Revitalizing Muscle Mass During Aging with Combined Pea Protein and Plant Fiber Inulin: French Study

Highlights

• Pea protein combined with inulin increases the mass of fast-twitch muscle — used for quick bursts of movement — in aged rats.
• The nutrient combination of pea protein with inulin reduces gene activity for the MuRF1 protein involved in muscle breakdown.
• The nutrient combination enhances fast-twitch muscle mitochondrial enzymes with key roles in cell energy generation.

Sarcopenia — muscle loss and deterioration — constitutes a common affliction in aged people, beginning after age 40. To counteract sarcopenia, people often supplement with proteins such as plant-based pea protein, an environmentally friendly alternative to proteins from animals. Interestingly, gut health has also been shown to influence muscle synthesis and breakdown. For this reason, researchers have questioned whether combining supplemental plant protein with prebiotics — nutrients for healthy gut bacteria — such as the fiber inulin can enhance muscle mass during aging.

Published in Nutrients, Walrand and colleagues from the Université Clermont Auvergne in France show that combining inulin and pea protein increases muscle mass more than pea protein supplementation alone in aged rats. The researchers also show that the protein and prebiotic combination reduces gene activity for MuRF1 — a protein involved in muscle breakdown — in fast-twitch muscle. Additionally, the nutrient combination enhances activity for two muscle mitochondria enzymes with roles in generating energy, citrate synthase and 3-hydroxyacyl-CoA dehydrogenase (HAD). These findings suggest that consuming a prebiotic like the plant fiber inulin can enhance muscle building when added to pea protein supplementation.

Inulin Added to Pea Protein Enhances Muscle Mass and Mitochondrial Function

To find whether inulin improves muscle mass when added to pea protein, Walrand and colleagues fed aged rats either pea protein alone or pea protein with inulin and measured their effects on muscle mass. They found that the addition of inulin significantly increased muscle mass in fast-twitch muscle — the muscle type that deteriorates the most with age — but not in slow-twitch muscle. These results suggest that inulin enhances the muscle building effects of supplementing with pea protein.

To get a better grasp on how adding inulin to pea protein increases muscle mass, Walrand and colleagues measured gene activity for MuRF1, a protein involved in muscle breakdown. They found that inulin with pea protein almost cut in half MuRF1 gene activity compared to pea protein alone following a meal. These results suggest that adding inulin to pea protein increases muscle mass by inhibiting gene activity for muscle breakdown.

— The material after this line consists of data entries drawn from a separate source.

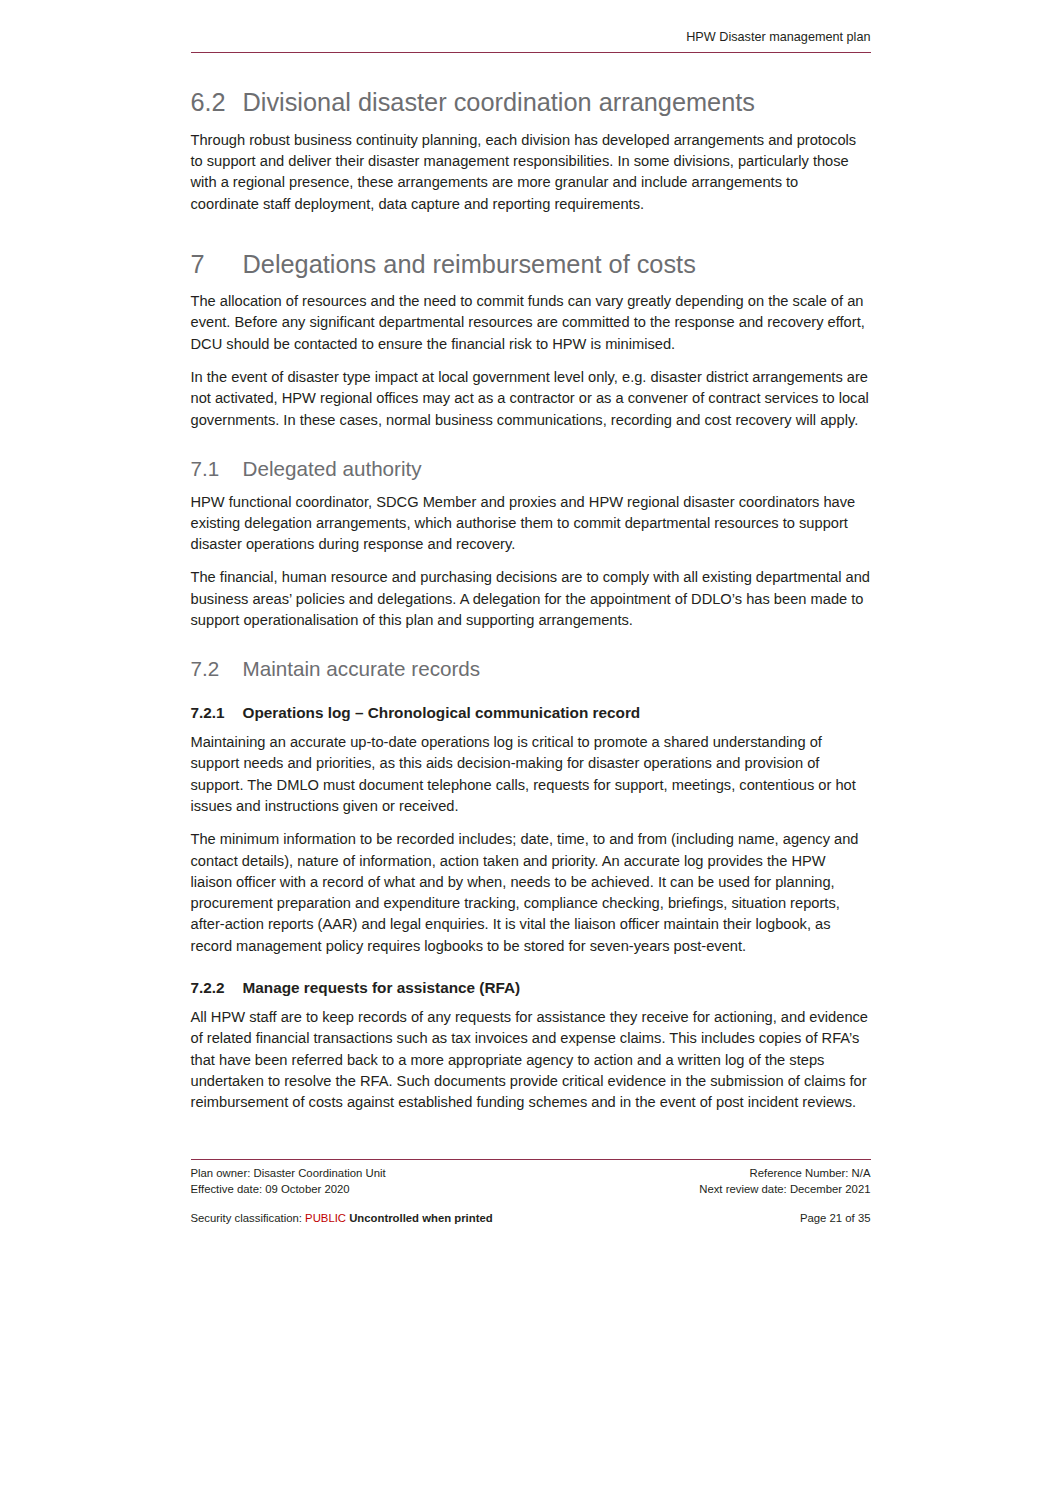HPW Disaster management plan
6.2 Divisional disaster coordination arrangements
Through robust business continuity planning, each division has developed arrangements and protocols to support and deliver their disaster management responsibilities. In some divisions, particularly those with a regional presence, these arrangements are more granular and include arrangements to coordinate staff deployment, data capture and reporting requirements.
7 Delegations and reimbursement of costs
The allocation of resources and the need to commit funds can vary greatly depending on the scale of an event. Before any significant departmental resources are committed to the response and recovery effort, DCU should be contacted to ensure the financial risk to HPW is minimised.
In the event of disaster type impact at local government level only, e.g. disaster district arrangements are not activated, HPW regional offices may act as a contractor or as a convener of contract services to local governments. In these cases, normal business communications, recording and cost recovery will apply.
7.1 Delegated authority
HPW functional coordinator, SDCG Member and proxies and HPW regional disaster coordinators have existing delegation arrangements, which authorise them to commit departmental resources to support disaster operations during response and recovery.
The financial, human resource and purchasing decisions are to comply with all existing departmental and business areas’ policies and delegations. A delegation for the appointment of DDLO’s has been made to support operationalisation of this plan and supporting arrangements.
7.2 Maintain accurate records
7.2.1 Operations log – Chronological communication record
Maintaining an accurate up-to-date operations log is critical to promote a shared understanding of support needs and priorities, as this aids decision-making for disaster operations and provision of support. The DMLO must document telephone calls, requests for support, meetings, contentious or hot issues and instructions given or received.
The minimum information to be recorded includes; date, time, to and from (including name, agency and contact details), nature of information, action taken and priority. An accurate log provides the HPW liaison officer with a record of what and by when, needs to be achieved. It can be used for planning, procurement preparation and expenditure tracking, compliance checking, briefings, situation reports, after-action reports (AAR) and legal enquiries. It is vital the liaison officer maintain their logbook, as record management policy requires logbooks to be stored for seven-years post-event.
7.2.2 Manage requests for assistance (RFA)
All HPW staff are to keep records of any requests for assistance they receive for actioning, and evidence of related financial transactions such as tax invoices and expense claims. This includes copies of RFA’s that have been referred back to a more appropriate agency to action and a written log of the steps undertaken to resolve the RFA. Such documents provide critical evidence in the submission of claims for reimbursement of costs against established funding schemes and in the event of post incident reviews.
Plan owner: Disaster Coordination Unit
Reference Number: N/A
Effective date: 09 October 2020
Next review date: December 2021
Security classification: PUBLIC Uncontrolled when printed
Page 21 of 35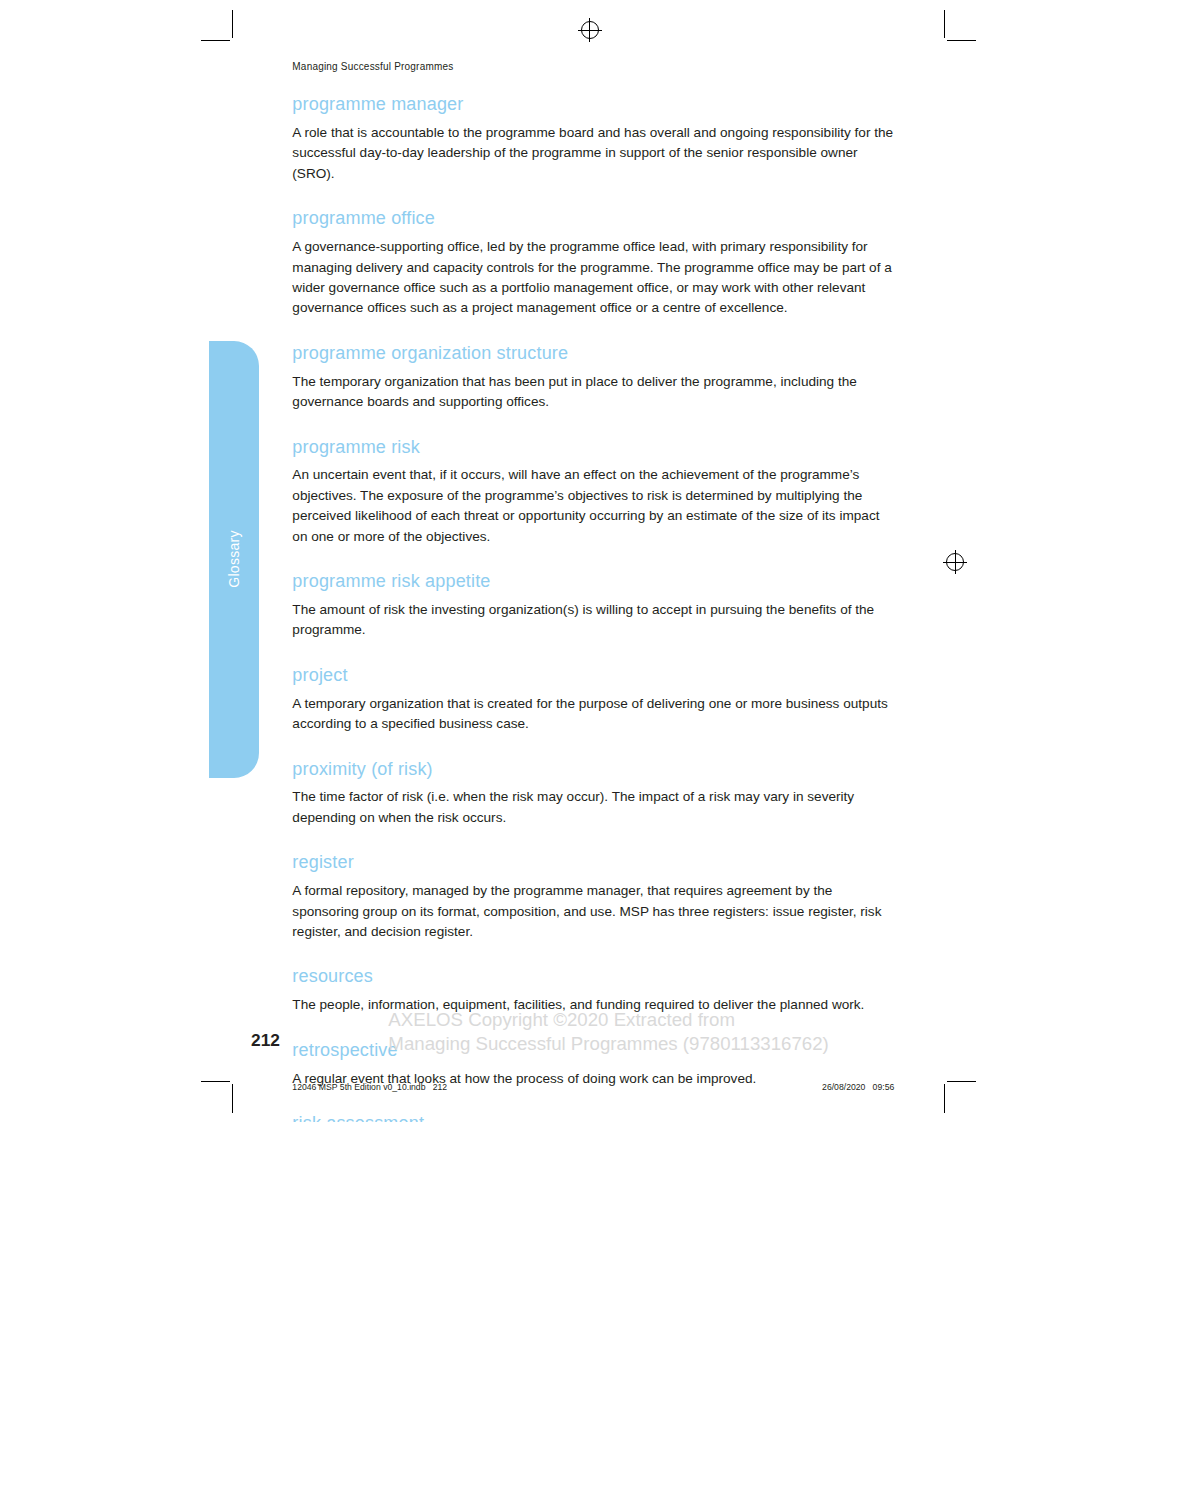Managing Successful Programmes
Glossary
programme manager
A role that is accountable to the programme board and has overall and ongoing responsibility for the successful day-to-day leadership of the programme in support of the senior responsible owner (SRO).
programme office
A governance-supporting office, led by the programme office lead, with primary responsibility for managing delivery and capacity controls for the programme. The programme office may be part of a wider governance office such as a portfolio management office, or may work with other relevant governance offices such as a project management office or a centre of excellence.
programme organization structure
The temporary organization that has been put in place to deliver the programme, including the governance boards and supporting offices.
programme risk
An uncertain event that, if it occurs, will have an effect on the achievement of the programme’s objectives. The exposure of the programme’s objectives to risk is determined by multiplying the perceived likelihood of each threat or opportunity occurring by an estimate of the size of its impact on one or more of the objectives.
programme risk appetite
The amount of risk the investing organization(s) is willing to accept in pursuing the benefits of the programme.
project
A temporary organization that is created for the purpose of delivering one or more business outputs according to a specified business case.
proximity (of risk)
The time factor of risk (i.e. when the risk may occur). The impact of a risk may vary in severity depending on when the risk occurs.
register
A formal repository, managed by the programme manager, that requires agreement by the sponsoring group on its format, composition, and use. MSP has three registers: issue register, risk register, and decision register.
resources
The people, information, equipment, facilities, and funding required to deliver the planned work.
retrospective
A regular event that looks at how the process of doing work can be improved.
risk assessment
The term used for the identification, analysis, and evaluation of risks.
risk connectivity
An analysis of the relationships between risks, providing insight into how they might unfold.
212
AXELOS Copyright ©2020 Extracted from
Managing Successful Programmes (9780113316762)
12046 MSP 5th Edition v0_10.indb 212
26/08/2020 09:56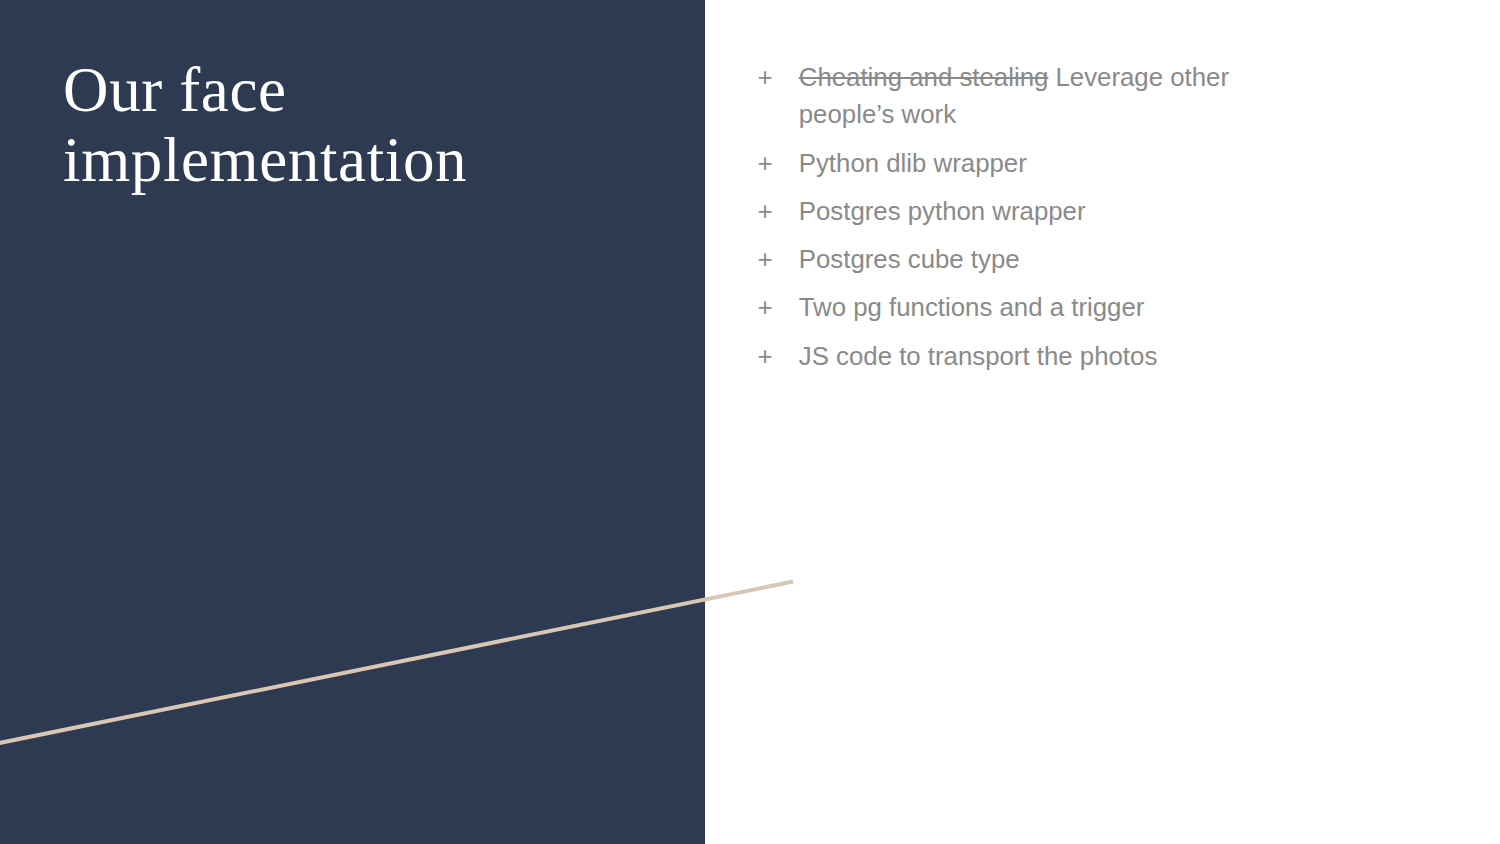Our face
implementation
+Cheating and stealing Leverage other people’s work
+Python dlib wrapper
+Postgres python wrapper
+Postgres cube type
+Two pg functions and a trigger
+JS code to transport the photos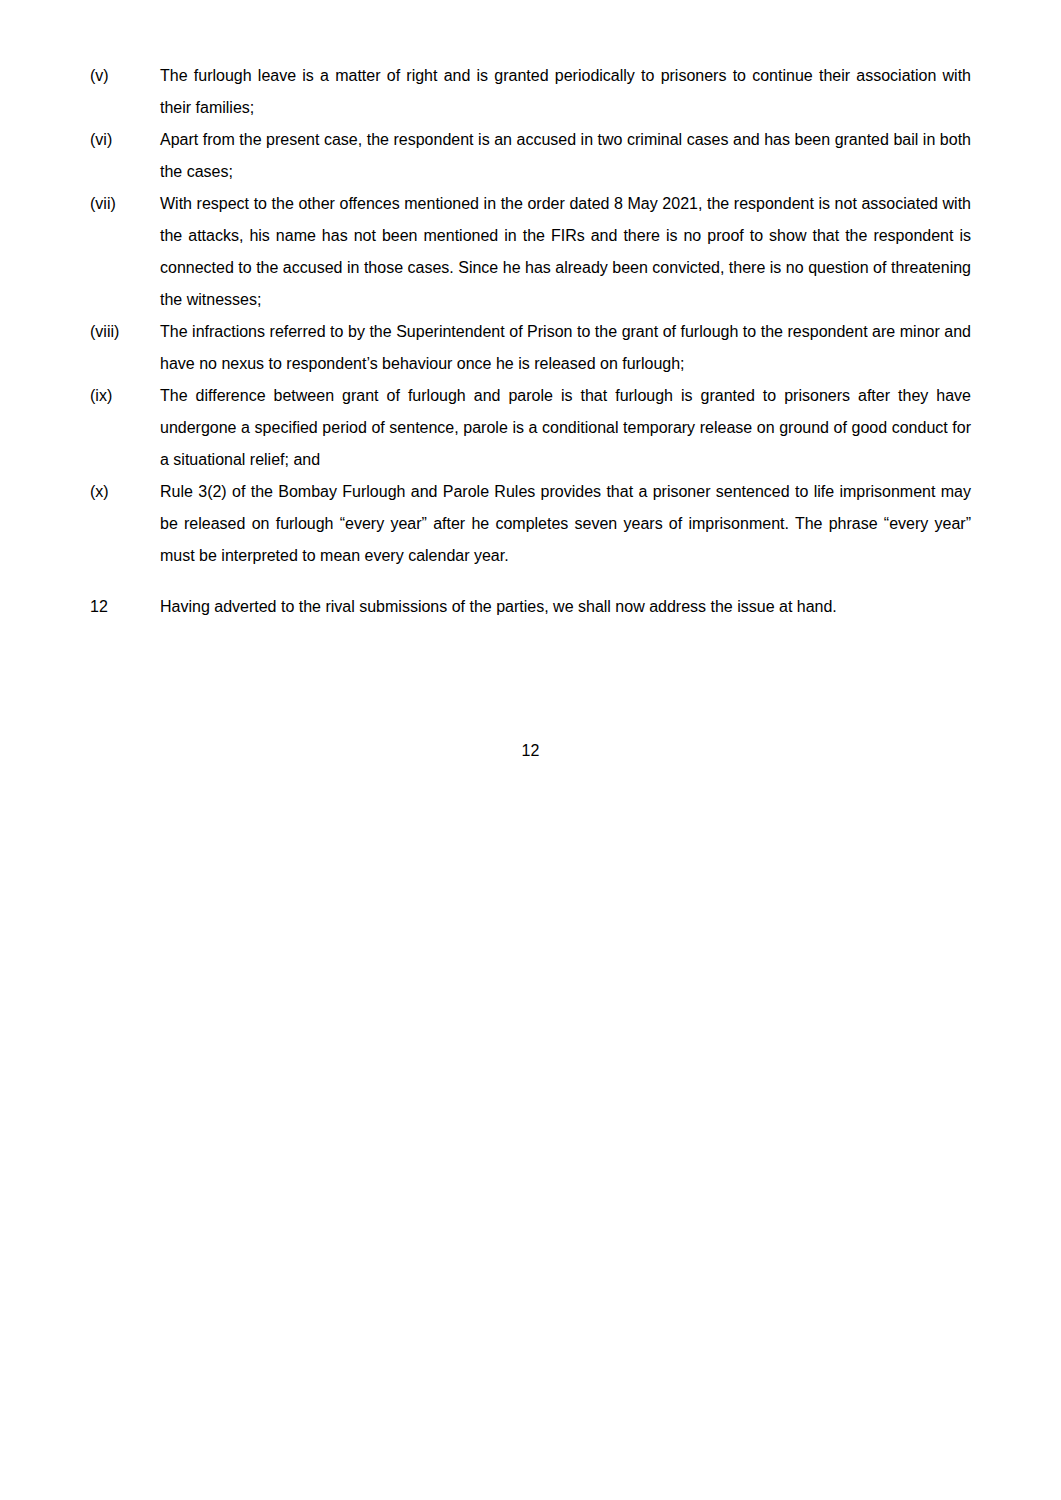(v) The furlough leave is a matter of right and is granted periodically to prisoners to continue their association with their families;
(vi) Apart from the present case, the respondent is an accused in two criminal cases and has been granted bail in both the cases;
(vii) With respect to the other offences mentioned in the order dated 8 May 2021, the respondent is not associated with the attacks, his name has not been mentioned in the FIRs and there is no proof to show that the respondent is connected to the accused in those cases. Since he has already been convicted, there is no question of threatening the witnesses;
(viii) The infractions referred to by the Superintendent of Prison to the grant of furlough to the respondent are minor and have no nexus to respondent’s behaviour once he is released on furlough;
(ix) The difference between grant of furlough and parole is that furlough is granted to prisoners after they have undergone a specified period of sentence, parole is a conditional temporary release on ground of good conduct for a situational relief; and
(x) Rule 3(2) of the Bombay Furlough and Parole Rules provides that a prisoner sentenced to life imprisonment may be released on furlough “every year” after he completes seven years of imprisonment. The phrase “every year” must be interpreted to mean every calendar year.
12 Having adverted to the rival submissions of the parties, we shall now address the issue at hand.
12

To find whether, in addition to increasing fast-twitch muscle mass, inulin improves muscle cell energy, Walrand and colleagues measured the activity of mitochondrial enzymes with key roles in energy production in fast twitch muscle. They found that, compared to pea protein supplementation alone, pea protein with added inulin significantly increased two mitochondrial enzymes involved in energy generation — citrate synthase and HAD. These findings support that inulin improves muscle function when added to pea protein by increasing muscle cell energy production.

“These findings provide promising insights into the potential benefits of combining pea protein with inulin for muscle health in older people,” said Walrand and colleagues. “While more research is needed to fully understand the additional or even synergistic effects of plant-derived compounds such as proteins and fibers on muscle health during aging, there is already enough evidence to recommend combining intake of a high-quality protein with a sufficient fiber intake to protect muscle mass and function, and thus extend the autonomy of older people.”

Measuring Inulin’s Anti-Inflammatory Properties and Effects on Gut Bacterial Composition

The findings show that the plant fiber with prebiotic properties, inulin, increases muscle mass when consumed with pea protein in aged rats. Moreover, by increasing the activity of mitochondrial enzymes involved in energy generation, inulin and pea protein may enhance muscle function. How inulin confers these benefits needs further examination.

Inulin’s promotion of muscle mass may come from potential anti-inflammatory effects stemming from improved gut health. Age-related muscle loss can be partially explained by inflammation driving muscle decline. Along those lines, higher concentrations of beneficial gut bacteria in the gut from inulin supplementation may reduce inflammation. However, the study didn’t examine inulin’s effects on inflammatory molecules in blood or muscle, which may have helped explain its benefits, a major limitation.

Additionally, the study didn’t examine how inulin changes gut bacteria composition. Finding what specific bacterial species increase and drop in abundance with inulin supplementation could help to better explain inulin’s muscle-enhancing effects. For example, research has shown that the gut bacterial species Lactobacillus and Bifidobacterium influence gut-muscle communication and regulate muscle size. If either of these two gut bacterial species increased in concentration with inulin supplementation, this could provide some explanation for how inulin contributes to increased muscle mass.